The government has announced that there will be a review of the Carr-Hill funding formula. What are the implications of this review for the profession, and could it mean that the future of the GMS contract is potentially under threat?
In the government’s announcement it states,
“The 6-month review will launch today (9 October) and will be conducted by the National Institute for Health and Care Research (NIHR). The review will:
- identify a new allocation formula
- assess the impact and feasibility of implementing it while ensuring it aligns to the government’s 10 Year Health Plan
- make an overall recommendation to replace the outdated Carr-Hill formula”
Noone disagrees that the funding formula needs to be reviewed. However, doing this in isolation poses a number of risks for the profession.
The first and most obvious risk is that if the funding formula is changed without an injection of additional money then some practices will receive more funding at the expense of other practices receiving less. Practices that are already struggling to make ends meet are not going to be able to take another financial hit if their practice is one that will lose out.
The review does say it will look at the impact and feasibility of implementing it but that does not necessarily mean removing funding from practices won’t happen. The minimum practice income guarantee (MPIG) was used to protect practices when the move to the global sum was first introduced, but that wasn’t pain free for practices (particularly as it was removed). If there is no additional money announced (and the BMA have reportedly been told that the review may need to be cost-neutral) it is hard to see how such a guarantee could be introduced this time round.
It is noteworthy that the review of the Carr-Hill formula has been announced as a standalone exercise. It has not been included as part of a total review of the GMS contract. The GPC has been insisting on this review and only signed up to this year’s contract on the basis that this would happen, and yet no plans for this review have been put in place other than this review of the funding formula.
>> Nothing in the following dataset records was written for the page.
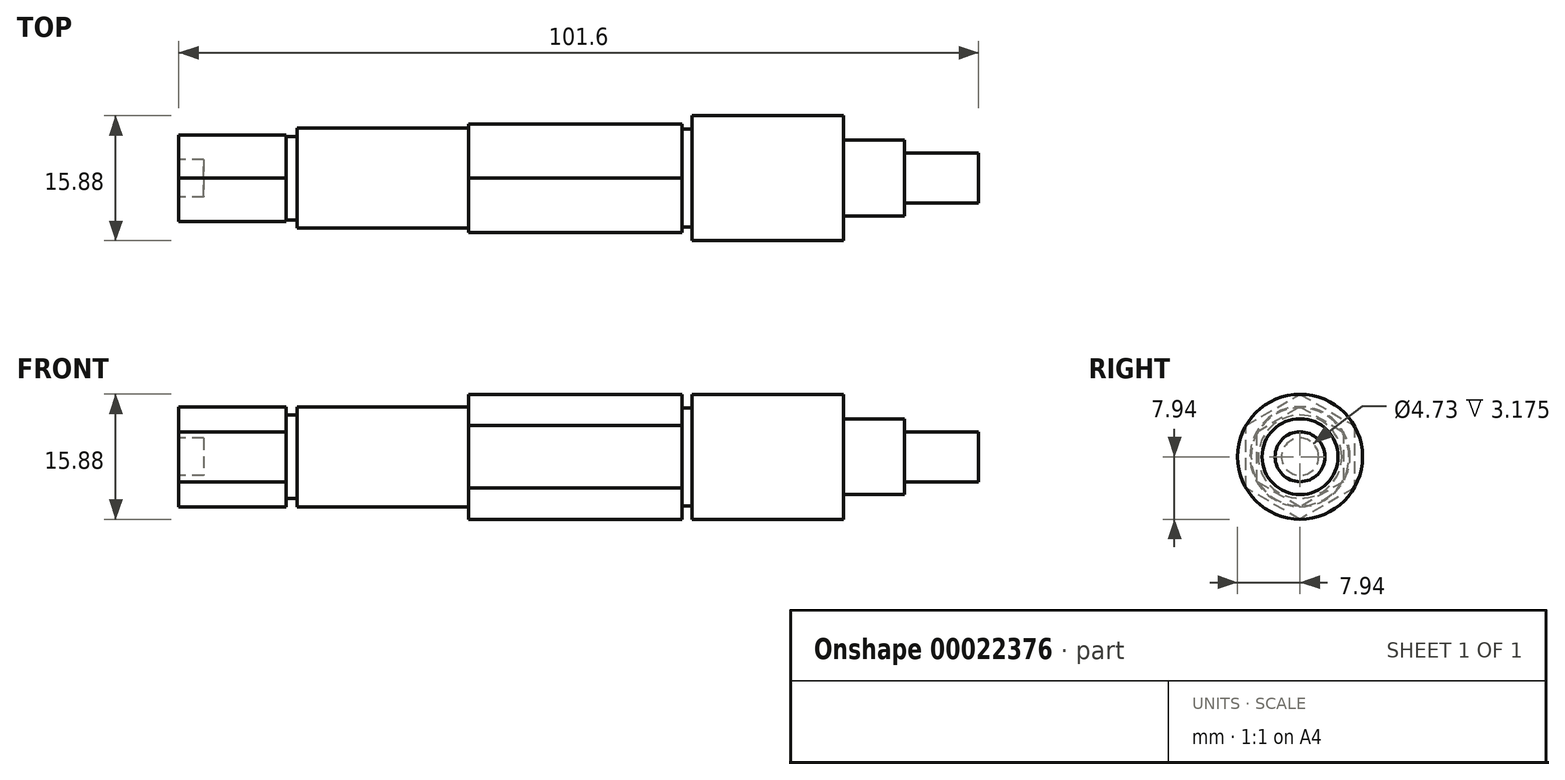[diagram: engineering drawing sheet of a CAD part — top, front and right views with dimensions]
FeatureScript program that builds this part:
annotation { "Feature Type Name" : "Feature", "Feature Type Description" : "" }
export const myFeature = defineFeature(function(context is Context, id is Id, definition is map)
    precondition{}
    {
        {
            var Q0;
            Q0=qCreatedBy(makeId("Front.planeOp"),FACE);
            var sketch = newSketch(context, id + "F0", { "sketchPlane" : qUnion([Q0])});
            skLineSegment(sketch, "E0", {"start": v(0, 0) * mm, "end": v(101.6, 0) * mm});
            skLineSegment(sketch, "E1", {"start": v(101.6, 0) * mm, "end": v(101.6, 3.17) * mm});
            skLineSegment(sketch, "E2", {"start": v(101.6, 3.17) * mm, "end": v(92.2, 3.17) * mm});
            skLineSegment(sketch, "E3", {"start": v(92.2, 3.17) * mm, "end": v(92.2, 4.83) * mm});
            skLineSegment(sketch, "E4", {"start": v(92.2, 4.83) * mm, "end": v(84.43, 4.83) * mm});
            skLineSegment(sketch, "E5", {"start": v(84.43, 4.83) * mm, "end": v(84.43, 7.94) * mm});
            skLineSegment(sketch, "E6", {"start": v(84.43, 7.94) * mm, "end": v(65.2, 7.94) * mm});
            skLineSegment(sketch, "E7", {"start": v(36.79, 7.94) * mm, "end": v(36.79, 6.35) * mm});
            skLineSegment(sketch, "E8", {"start": v(36.79, 6.35) * mm, "end": v(15.02, 6.35) * mm});
            skLineSegment(sketch, "E9", {"start": v(0, 6.35) * mm, "end": v(0, 0) * mm});
            skLineSegment(sketch, "E10.top", {"start": v(63.94, 6.22) * mm, "end": v(65.2, 6.22) * mm});
            skLineSegment(sketch, "E10.left", {"start": v(63.94, 7.94) * mm, "end": v(63.94, 6.22) * mm});
            skLineSegment(sketch, "E10.right", {"start": v(65.2, 7.94) * mm, "end": v(65.2, 6.22) * mm});
            skLineSegment(sketch, "E11.top", {"start": v(13.61, 5.3) * mm, "end": v(15.02, 5.3) * mm});
            skLineSegment(sketch, "E11.left", {"start": v(13.61, 6.35) * mm, "end": v(13.61, 5.3) * mm});
            skLineSegment(sketch, "E11.right", {"start": v(15.02, 6.35) * mm, "end": v(15.02, 5.3) * mm});
            skLineSegment(sketch, "E12.trimOffspring", {"start": v(13.61, 6.35) * mm, "end": v(0, 6.35) * mm});
            skLineSegment(sketch, "E13.trimOffspring", {"start": v(63.94, 7.94) * mm, "end": v(36.79, 7.94) * mm});
            skLineSegment(sketch, "E14", {"start": v(101.6, 0) * mm, "end": v(124.76, 0) * mm, "construction": true});
            skLineSegment(sketch, "E15", {"start": v(0, 6.35) * mm, "end": v(0, 23.71) * mm, "construction": true});
            skSolve(sketch);
        }
        {
            var Q0;
            Q0=makeQuery(id+"F0.imprint","IMPRINT",FACE,{"disambiguationData":[TD([[makeQuery(id+"F0.imprint","IMPRINT",EDGE,{"derivedFrom":sQuery(id+"F0.wireOp",EDGE,"E0")}),1.0]])]});
            var Q1;
            Q1=sQuery(id+"F0.wireOp",EDGE,"E0");
            revolve(context, id + "F1", {"entities" : qUnion([Q0]), "axis" : qUnion([Q1]), "revolveType" : RevolveType.FULL, "oppositeDirection" : true});
        }
        {
            var Q0;
            Q0=makeQuery(id+"F1.opRevolve","SWEPT_FACE",FACE,{"disambiguationData":[OSD([sQuery(id+"F0.wireOp",EDGE,"E9")])]});
            var sketch = newSketch(context, id + "F2", { "sketchPlane" : qUnion([Q0])});
            skCircle(sketch, "E16", {"center": v(0, 0) * mm, "radius": 2.36 * mm});
            skSolve(sketch);
        }
        {
            var Q0;
            Q0=makeQuery(id+"F2.imprint","IMPRINT",FACE,{"disambiguationData":[TD([[makeQuery(id+"F2.imprint","IMPRINT",EDGE,{"derivedFrom":sQuery(id+"F2.wireOp",EDGE,"E16")}),1.0]])]});
            extrude(context, id + "F3", {"entities" : qUnion([Q0]), "operationType" : NewBodyOperationType.REMOVE, "oppositeDirection" : true, "depth" : 3.17 * mm});
        }
        {
            var Q0;
            Q0=makeQuery(id+"F1.opRevolve","SWEPT_FACE",FACE,{"disambiguationData":[OSD([sQuery(id+"F0.wireOp",EDGE,"E9")])]});
            var sketch = newSketch(context, id + "F4", { "sketchPlane" : qUnion([Q0])});
            skCircle(sketch, "E17.cCircle", {"center": v(0, 0) * mm, "radius": 6.35 * mm, "construction": true});
            skLineSegment(sketch, "E17.0", {"start": v(0, 6.35) * mm, "end": v(5.5, 3.17) * mm});
            skLineSegment(sketch, "E17.1", {"start": v(5.5, 3.17) * mm, "end": v(5.5, -3.17) * mm});
            skLineSegment(sketch, "E17.2", {"start": v(5.5, -3.17) * mm, "end": v(0, -6.35) * mm});
            skLineSegment(sketch, "E17.3", {"start": v(0, -6.35) * mm, "end": v(-5.5, -3.17) * mm});
            skLineSegment(sketch, "E17.4", {"start": v(-5.5, -3.17) * mm, "end": v(-5.5, 3.17) * mm});
            skLineSegment(sketch, "E17.5", {"start": v(-5.5, 3.17) * mm, "end": v(0, 6.35) * mm});
            skSolve(sketch);
        }
        {
            var Q0;
            {var subQ1=sQuery(id+"F4.wireOp",EDGE,"E17.0");Q0=makeQuery(id+"F4.imprint","IMPRINT",FACE,{"disambiguationData":[TD([[makeQuery(id+"F4.imprint","IMPRINT",EDGE,{"derivedFrom":subQ1}),1.0]])]});}
            var Q1;
            {var subQ1=sQuery(id+"F4.wireOp",EDGE,"E17.1");Q1=makeQuery(id+"F4.imprint","IMPRINT",FACE,{"disambiguationData":[TD([[makeQuery(id+"F4.imprint","IMPRINT",EDGE,{"derivedFrom":subQ1}),1.0]])]});}
            var Q2;
            {var subQ1=sQuery(id+"F4.wireOp",EDGE,"E17.2");Q2=makeQuery(id+"F4.imprint","IMPRINT",FACE,{"disambiguationData":[TD([[makeQuery(id+"F4.imprint","IMPRINT",EDGE,{"derivedFrom":subQ1}),1.0]])]});}
            var Q3;
            {var subQ1=sQuery(id+"F4.wireOp",EDGE,"E17.3");Q3=makeQuery(id+"F4.imprint","IMPRINT",FACE,{"disambiguationData":[TD([[makeQuery(id+"F4.imprint","IMPRINT",EDGE,{"derivedFrom":subQ1}),1.0]])]});}
            var Q4;
            {var subQ1=sQuery(id+"F4.wireOp",EDGE,"E17.4");Q4=makeQuery(id+"F4.imprint","IMPRINT",FACE,{"disambiguationData":[TD([[makeQuery(id+"F4.imprint","IMPRINT",EDGE,{"derivedFrom":subQ1}),1.0]])]});}
            var Q5;
            {var subQ1=sQuery(id+"F4.wireOp",EDGE,"E17.5");Q5=makeQuery(id+"F4.imprint","IMPRINT",FACE,{"disambiguationData":[TD([[makeQuery(id+"F4.imprint","IMPRINT",EDGE,{"derivedFrom":subQ1}),1.0]])]});}
            var Q6;
            Q6=makeQuery(id+"F1.opRevolve","SWEPT_FACE",FACE,{"disambiguationData":[OSD([sQuery(id+"F0.wireOp",EDGE,"E11.left")])]});
            extrude(context, id + "F5", {"entities" : qUnion([Q0, Q1, Q2, Q3, Q4, Q5]), "operationType" : NewBodyOperationType.REMOVE, "endBound" : BoundingType.UP_TO_SURFACE, "oppositeDirection" : true, "endBoundEntityFace" : qUnion([Q6]), "depth" : 10.8 * mm});
        }
        {
            var Q0;
            Q0=makeQuery(id+"F1.opRevolve","SWEPT_FACE",FACE,{"disambiguationData":[OSD([sQuery(id+"F0.wireOp",EDGE,"E7")])]});
            var sketch = newSketch(context, id + "F6", { "sketchPlane" : qUnion([Q0])});
            skCircle(sketch, "E18.cCircle", {"center": v(0, 0) * mm, "radius": 7.94 * mm, "construction": true});
            skLineSegment(sketch, "E18.0", {"start": v(0, 7.94) * mm, "end": v(6.87, 3.97) * mm});
            skLineSegment(sketch, "E18.1", {"start": v(6.87, 3.97) * mm, "end": v(6.87, -3.97) * mm});
            skLineSegment(sketch, "E18.2", {"start": v(6.87, -3.97) * mm, "end": v(0, -7.94) * mm});
            skLineSegment(sketch, "E18.3", {"start": v(0, -7.94) * mm, "end": v(-6.87, -3.97) * mm});
            skLineSegment(sketch, "E18.4", {"start": v(-6.87, -3.97) * mm, "end": v(-6.87, 3.97) * mm});
            skLineSegment(sketch, "E18.5", {"start": v(-6.87, 3.97) * mm, "end": v(0, 7.94) * mm});
            skSolve(sketch);
        }
        {
            var Q0;
            {var subQ1=sQuery(id+"F6.wireOp",EDGE,"E18.0");Q0=makeQuery(id+"F6.imprint","IMPRINT",FACE,{"disambiguationData":[TD([[makeQuery(id+"F6.imprint","IMPRINT",EDGE,{"derivedFrom":subQ1}),1.0]])]});}
            var Q1;
            {var subQ1=sQuery(id+"F6.wireOp",EDGE,"E18.1");Q1=makeQuery(id+"F6.imprint","IMPRINT",FACE,{"disambiguationData":[TD([[makeQuery(id+"F6.imprint","IMPRINT",EDGE,{"derivedFrom":subQ1}),1.0]])]});}
            var Q2;
            {var subQ1=sQuery(id+"F6.wireOp",EDGE,"E18.5");Q2=makeQuery(id+"F6.imprint","IMPRINT",FACE,{"disambiguationData":[TD([[makeQuery(id+"F6.imprint","IMPRINT",EDGE,{"derivedFrom":subQ1}),1.0]])]});}
            var Q3;
            {var subQ1=sQuery(id+"F6.wireOp",EDGE,"E18.4");Q3=makeQuery(id+"F6.imprint","IMPRINT",FACE,{"disambiguationData":[TD([[makeQuery(id+"F6.imprint","IMPRINT",EDGE,{"derivedFrom":subQ1}),1.0]])]});}
            var Q4;
            {var subQ1=sQuery(id+"F6.wireOp",EDGE,"E18.3");Q4=makeQuery(id+"F6.imprint","IMPRINT",FACE,{"disambiguationData":[TD([[makeQuery(id+"F6.imprint","IMPRINT",EDGE,{"derivedFrom":subQ1}),1.0]])]});}
            var Q5;
            {var subQ1=sQuery(id+"F6.wireOp",EDGE,"E18.2");Q5=makeQuery(id+"F6.imprint","IMPRINT",FACE,{"disambiguationData":[TD([[makeQuery(id+"F6.imprint","IMPRINT",EDGE,{"derivedFrom":subQ1}),1.0]])]});}
            var Q6;
            Q6=makeQuery(id+"F1.opRevolve","SWEPT_FACE",FACE,{"disambiguationData":[OSD([sQuery(id+"F0.wireOp",EDGE,"E10.left")])]});
            extrude(context, id + "F7", {"entities" : qUnion([Q0, Q1, Q2, Q3, Q4, Q5]), "operationType" : NewBodyOperationType.REMOVE, "endBound" : BoundingType.UP_TO_SURFACE, "oppositeDirection" : true, "endBoundEntityFace" : qUnion([Q6]), "depth" : 17.9 * mm});
        }
    });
It also appears that the GPC and BMA were not consulted on the launch of the review and are not part of the review group. Maybe the timing of the announcement coming only 9 days after the GPC announced it was entering dispute over the contract changes was not coincidental. As I wrote about last time, one of the risks of entering dispute is the potential loss of voice and ability to influence policy and in particular the role of general practice within neighbourhoods.
But the biggest potential risk of this review is how it may link in with the new Neighbourhood Provider contracts. Of course there may be no link at all, and the timing of this review to finish just as the contracts for next year are to be introduced could be entirely coincidental. But there is the possibility that this review may be part of a wider change, and a move away from the existing GP standalone contract. A scenario whereby this review recommends that potential “losers” on whatever comes out of the funding formula review shift to the neighbourhood contract instead to mitigate any loss does not feel totally outside of the realms of possibility.
While the review is finally tackling an issue that has negatively impacted many practices for many years, the risks of doing so, along with its positioning as almost a response to general practice entering dispute with the government, will be of real concern to the profession.